Money Magazine Australia

INVEST IN CHEAPER SUBURBS

- MARGARET LOMAS Margaret is founder and director of Destiny Financial Solutions (destiny.com.au) and a best-selling author of seven property investment books.

While you certainly got out at the peak, it’s not always a good idea to sell and not buy in the same market, mostly due to the uncertaint­y around the future value of property. In your case, though, it looks to me as if you are hoping to get into something with space for both a growing family and a new business, and it is unlikely to be another apartment. I’m guessing you weren’t exactly sure what you wanted, which is why you cashed in and gave yourself some breathing room.

Given your aim to invest the cash in a suitable vehicle, I am going to go out on a limb here and ask if you might consider continuing to rent, at least for the short to medium term? I have a number of reasons for this suggestion.

First, the Sydney market is likely to stabilise for some time to come, meaning that a buyback within three to five years most likely won’t be relatively more expensive than if you do so in 18 months.

Second, with relative rents so low, it may even become cheaper to rent than it will be to pay the interest on a mortgage, and in addition to this some of that rent will be tax deductible, as you are running a business from home. (You can’t do this when you own a home without incurring a capital gains tax liability on the portion you claimed.)

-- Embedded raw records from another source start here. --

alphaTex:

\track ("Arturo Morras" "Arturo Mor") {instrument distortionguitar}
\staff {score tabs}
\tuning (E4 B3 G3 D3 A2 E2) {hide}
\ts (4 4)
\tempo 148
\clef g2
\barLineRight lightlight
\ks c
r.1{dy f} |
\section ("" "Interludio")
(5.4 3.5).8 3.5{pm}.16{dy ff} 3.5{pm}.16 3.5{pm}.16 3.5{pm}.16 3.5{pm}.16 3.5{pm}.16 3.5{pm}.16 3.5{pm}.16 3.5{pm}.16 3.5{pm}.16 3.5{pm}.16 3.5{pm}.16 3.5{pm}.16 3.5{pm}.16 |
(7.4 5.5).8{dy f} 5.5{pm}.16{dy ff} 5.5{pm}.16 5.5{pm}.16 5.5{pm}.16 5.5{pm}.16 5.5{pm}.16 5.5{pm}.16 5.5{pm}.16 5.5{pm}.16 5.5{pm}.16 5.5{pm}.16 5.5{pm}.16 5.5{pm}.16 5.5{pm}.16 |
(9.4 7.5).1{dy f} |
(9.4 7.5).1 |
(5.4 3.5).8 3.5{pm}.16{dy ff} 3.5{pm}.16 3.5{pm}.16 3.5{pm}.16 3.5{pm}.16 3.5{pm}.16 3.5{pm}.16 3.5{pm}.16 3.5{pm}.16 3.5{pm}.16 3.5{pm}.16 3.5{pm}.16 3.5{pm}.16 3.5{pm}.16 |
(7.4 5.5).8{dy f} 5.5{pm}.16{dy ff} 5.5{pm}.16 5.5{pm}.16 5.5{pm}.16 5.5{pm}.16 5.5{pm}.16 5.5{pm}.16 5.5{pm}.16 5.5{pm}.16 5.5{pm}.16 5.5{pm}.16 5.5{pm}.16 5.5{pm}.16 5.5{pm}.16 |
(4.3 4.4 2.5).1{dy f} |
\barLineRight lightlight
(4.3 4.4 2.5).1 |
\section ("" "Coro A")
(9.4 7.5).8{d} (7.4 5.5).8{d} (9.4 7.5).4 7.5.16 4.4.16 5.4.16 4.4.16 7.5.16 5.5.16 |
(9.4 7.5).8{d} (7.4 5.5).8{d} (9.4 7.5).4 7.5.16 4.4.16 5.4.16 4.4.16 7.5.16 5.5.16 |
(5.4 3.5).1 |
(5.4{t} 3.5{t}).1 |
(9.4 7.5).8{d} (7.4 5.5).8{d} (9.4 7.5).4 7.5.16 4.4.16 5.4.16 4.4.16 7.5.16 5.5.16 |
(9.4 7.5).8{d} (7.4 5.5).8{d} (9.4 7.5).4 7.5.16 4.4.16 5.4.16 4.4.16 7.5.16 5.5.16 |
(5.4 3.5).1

The extra money from the deduction, combined with the rent payment being lower than an interest payment, will boost your savings.

Third, initially renting in areas where the house prices are within your range can help you to determine if you like that area and want to make such a large investment in it – better than buying hastily and then regretting it because you don’t like where you live.

But lastly, and most importantl­y, in the meantime you can take your $180,000 and use it as a deposit to buy two investment properties, in areas where there has been no boom but there are signs of growth to come. I’m thinking of the suburbs of Brisbane and Melbourne – affordable markets with an abundance of growth drivers.

By doing this your $180,000 will have exposure to the growth on the entire value of those two properties (say $800,000 in total), and even if those properties only grew by 3%pa for five years the profit would be $127,000, or about a 70% return on your capital. Meanwhile, the tenant and the tax office are essentiall­y paying the mortgages on those properties while you keep saving any extra cash you have to further boost your savings. At the end of five years, even with capital gains tax (around $20,000 on those figures), you will bring out much more money than you could by investing in cash, and you’ll also have a better idea of what you want to live in, and where.